# Required work:
Which lines of the data contain the string "verwerking"? Copy every one.

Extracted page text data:
====
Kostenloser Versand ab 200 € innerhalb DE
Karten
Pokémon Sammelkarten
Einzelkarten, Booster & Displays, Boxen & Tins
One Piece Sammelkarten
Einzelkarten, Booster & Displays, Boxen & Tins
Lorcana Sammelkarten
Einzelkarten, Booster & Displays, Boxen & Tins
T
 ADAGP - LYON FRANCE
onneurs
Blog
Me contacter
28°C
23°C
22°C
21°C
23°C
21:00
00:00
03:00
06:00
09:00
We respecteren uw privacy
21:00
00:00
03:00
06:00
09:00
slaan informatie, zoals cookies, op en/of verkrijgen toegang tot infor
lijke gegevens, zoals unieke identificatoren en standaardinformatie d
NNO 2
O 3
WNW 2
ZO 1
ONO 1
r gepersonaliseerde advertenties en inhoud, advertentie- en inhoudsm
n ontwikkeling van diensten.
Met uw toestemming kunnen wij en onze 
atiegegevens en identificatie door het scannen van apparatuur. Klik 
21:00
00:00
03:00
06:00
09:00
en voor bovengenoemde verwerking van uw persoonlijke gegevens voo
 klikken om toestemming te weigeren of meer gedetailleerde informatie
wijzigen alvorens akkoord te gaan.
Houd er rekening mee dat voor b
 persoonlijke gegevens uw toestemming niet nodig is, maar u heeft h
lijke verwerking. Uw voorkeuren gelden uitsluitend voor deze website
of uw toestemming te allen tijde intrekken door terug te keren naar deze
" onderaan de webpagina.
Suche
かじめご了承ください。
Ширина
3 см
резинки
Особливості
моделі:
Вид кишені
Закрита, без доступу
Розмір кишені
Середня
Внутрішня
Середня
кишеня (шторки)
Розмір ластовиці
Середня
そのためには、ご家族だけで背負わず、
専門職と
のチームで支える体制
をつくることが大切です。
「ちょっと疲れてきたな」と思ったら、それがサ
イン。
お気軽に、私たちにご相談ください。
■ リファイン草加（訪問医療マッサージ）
====
# Solution for this problem:
en voor bovengenoemde verwerking van uw persoonlijke gegevens voo
lijke verwerking. Uw voorkeuren gelden uitsluitend voor deze website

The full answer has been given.